#### Request:
Convert every line of text in the entries below into a Markdown table with two columns, headed No. and Text, giving each line its row number. Skip blank lines and leave the pictures out.

____

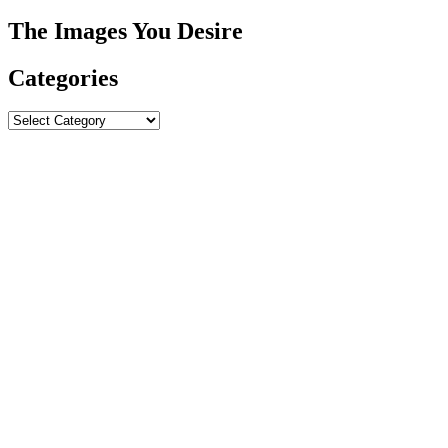
The Images You Desire
Categories
Categories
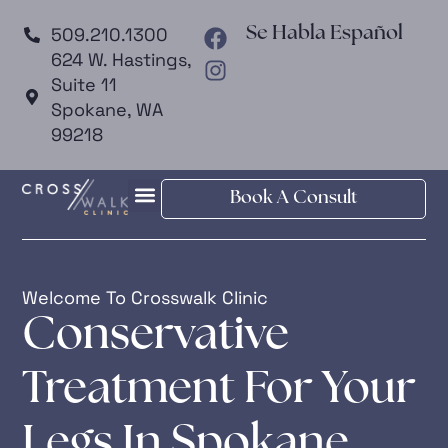
509.210.1300
Se Habla Español
624 W. Hastings,
Suite 11
Spokane, WA
99218
Book A Consult
Welcome To Crosswalk Clinic
Conservative
Treatment For Your
Legs In Spokane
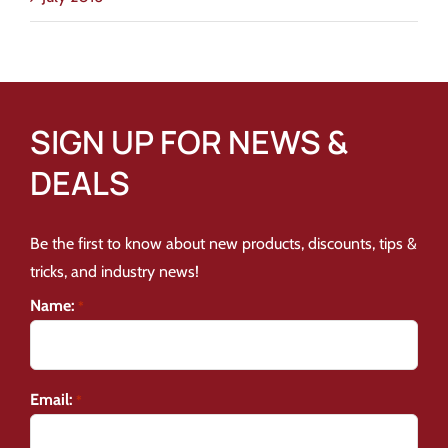
SIGN UP FOR NEWS &
DEALS
Be the first to know about new products, discounts, tips &
tricks, and industry news!
Name:
*
Email:
*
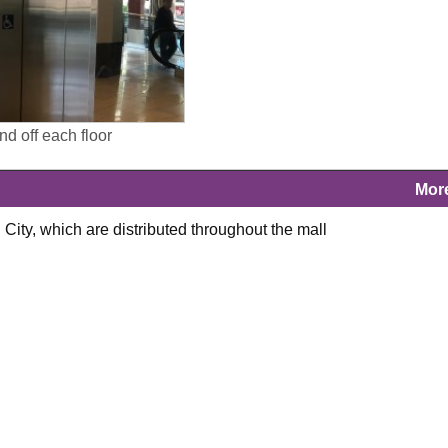
and off each floor
Mor
 City, which are distributed throughout the mall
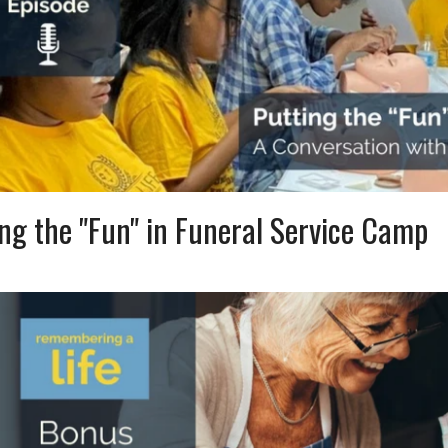
ng the "Fun" in Funeral Service Camp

____

#### Task output:
| No. | Text |
|---|---|
| 1 | The Images You Desire |
| 2 | Categories |
| 3 | Categories |
| 4 | 509.210.1300 |
| 5 | Se Habla Español |
| 6 | 624 W. Hastings, |
| 7 | Suite 11 |
| 8 | Spokane, WA |
| 9 | 99218 |
| 10 | Book A Consult |
| 11 | Welcome To Crosswalk Clinic |
| 12 | Conservative |
| 13 | Treatment For Your |
| 14 | Legs In Spokane |
| 15 | SIGN UP FOR NEWS & |
| 16 | DEALS |
| 17 | Be the first to know about new products, discounts, tips & |
| 18 | tricks, and industry news! |
| 19 | Name: |
| 20 | * |
| 21 | Email: |
| 22 | * |
| 23 | and off each floor |
| 24 | Mor |
| 25 |  City, which are distributed throughout the mall |
| 26 | ng the "Fun" in Funeral Service Camp |